Un référendum sera organisé par la Direction dans les deux mois qui suivront la signature de l’accord par l’élue mandatée, dans le respect des principes généraux du droit électoral, afin de soumettre à l’approbation des salariés les dispositions du présent accord. Une note interne, remise à l’élue mandatée, déterminera les modalités d’organisation du référendum. Les salariés recevront une information complète, quinze jours au moins avant la tenue du scrutin.
Entrée en vigueur et durée de l’accord
En cas d’approbation des salariés à la majorité des suffrages valablement exprimés, le présent accord entrera en vigueur au plus tôt le lendemain de son dépôt auprès de l’autorité administrative.
Le présent accord est conclu pour une durée indéterminée.
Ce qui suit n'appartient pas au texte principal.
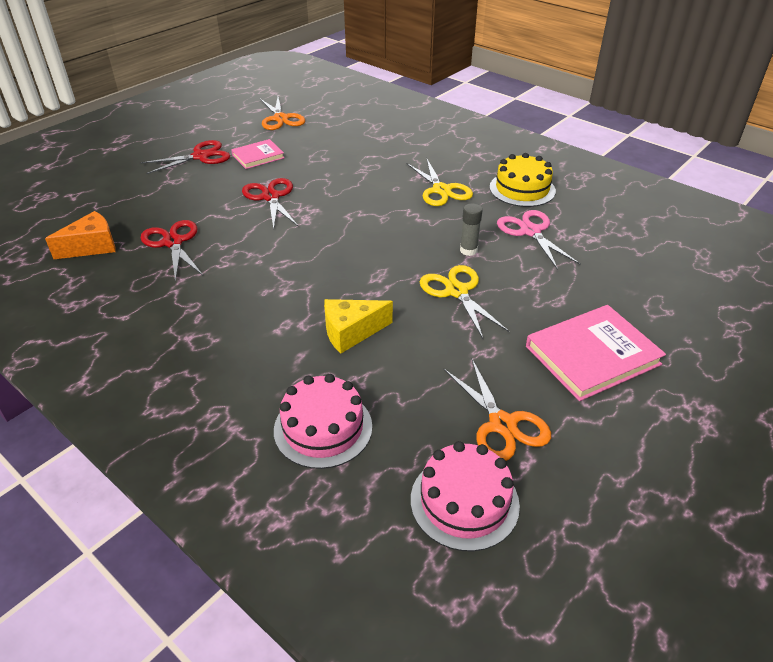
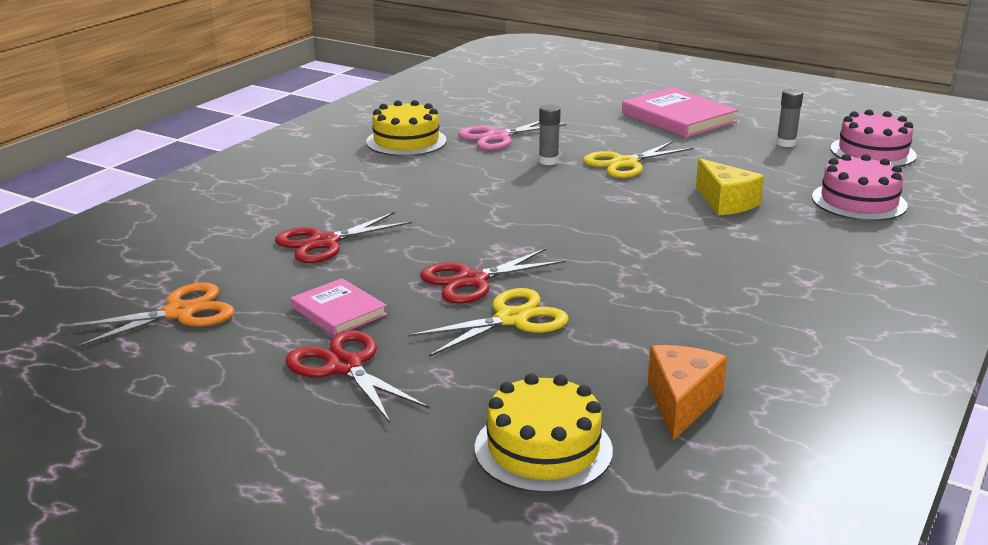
camera: 100 degrees left, 15 degrees down
orange cheese [45,211,115,259] -> orange cheese turned 60 degrees clockwise [648,345,727,440]
red scissors [141,220,203,282] -> red scissors moved to [275,212,413,263]
yellow scissors [406,159,473,206] -> yellow scissors moved to [408,288,569,357]
orange scissors [444,359,551,461] -> grey glue stick [776,89,803,147]
none -> yellow cake [475,373,613,493]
Si l’approbation des salariés à leur majorité des suffrages valablement exprimés n’était pas reçue, le présent accord ne pourrait entrer en vigueur, et ne produirait alors pas ses effets. Le résultat du vote fait l’objet d’un procès-verbal, diffusé dans l’entreprise par tout moyen et annexé à l’accord approuvé lors de son dépôt auprès de l’autorité administrative. Ce procès-verbal est également adressé à l’organisation syndicale ayant mandaté l’élue du CSE.
Révision
Le présent accord peut être révisé, à tout moment pendant la période d’application, par accord collectif conclu sous la forme d’un avenant, dans les conditions prévues par les dispositions légales en vigueur.
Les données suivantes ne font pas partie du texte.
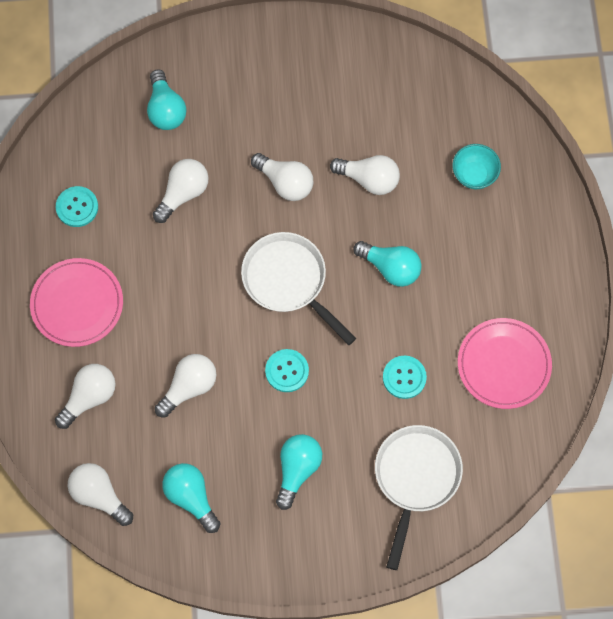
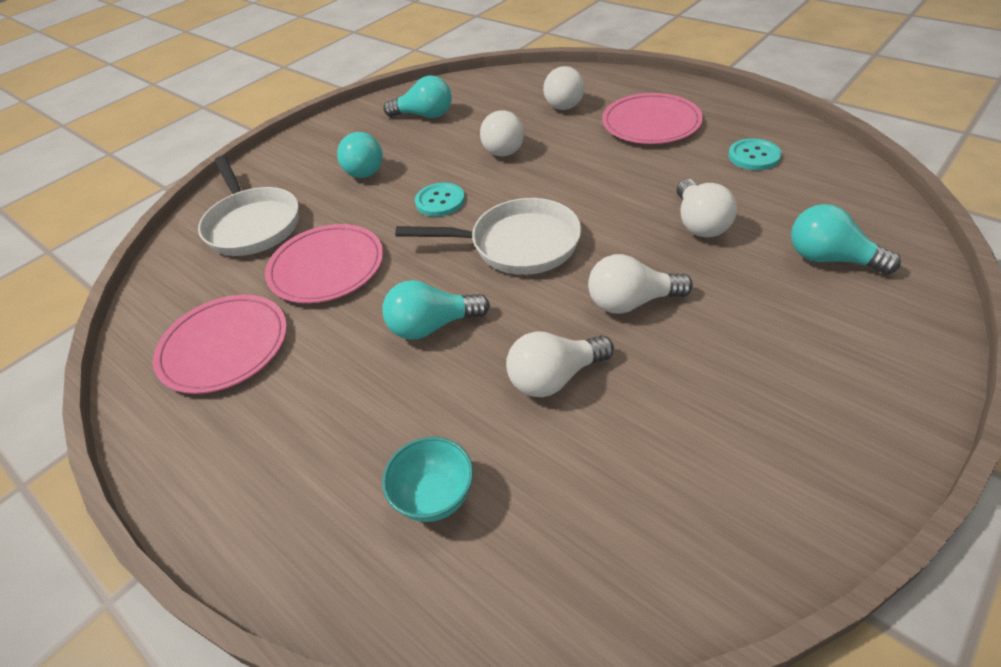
camera: 140 degrees right, 25 degrees down
white light bulb [67,463,133,526] -> none
turquoise button [383,356,427,399] -> pink plate [265,224,383,303]

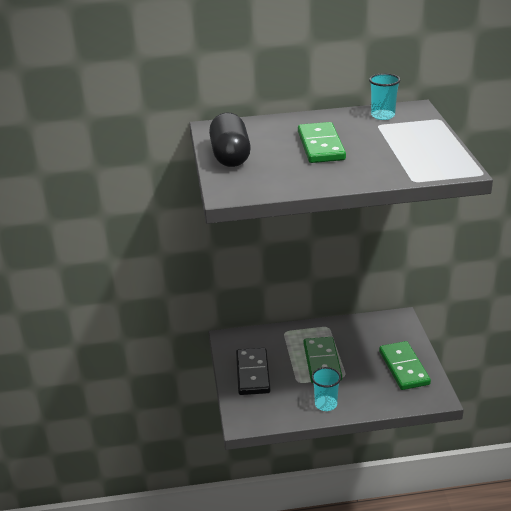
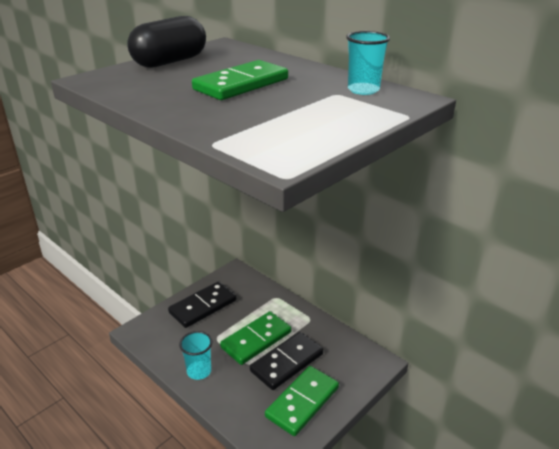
camera: 50 degrees right, 0 degrees up
none -> black domino [250,332,323,390]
La demande d’engagement de la procédure de révision est formulée par lettre recommandée avec accusé de réception ou remise en main propre contre décharge à l’employeur et à chaque acteur habilité à négocier l’avenant de révision, en application des dispositions légales en vigueur. A la demande de révision sont jointes les modifications que son auteur souhaite apporter au présent accord.
Dénonciation
Le présent accord peut être dénoncé, à tout moment, dans les conditions prévues par les dispositions légales en vigueur, en respectant un délai de préavis de trois mois.
Formalités de dépôt et de publicité
Conformément aux articles L.2232-9 et D.2232-1-2 du code du travail, le présent accord sera adressé pour information à la commission paritaire permanente de négociation et d’interprétation de la branche.
Le présent accord sera notifié par la partie la plus diligente à l’organisation syndicale représentative dans le périmètre de l'accord à l'issue de la procédure de signature.
Un exemplaire de l'accord sera communiqué aux représentants du Personnel élus et porté à la connaissance du Personnel.
Conformément aux dispositions des articles D.2231-2, D.2231-4 et L.2231-5-1 du code du travail, le présent accord sera déposé sur la plateforme de télé procédure du ministère du travail et du greffe du Conseil de Prud’hommes de Créteil.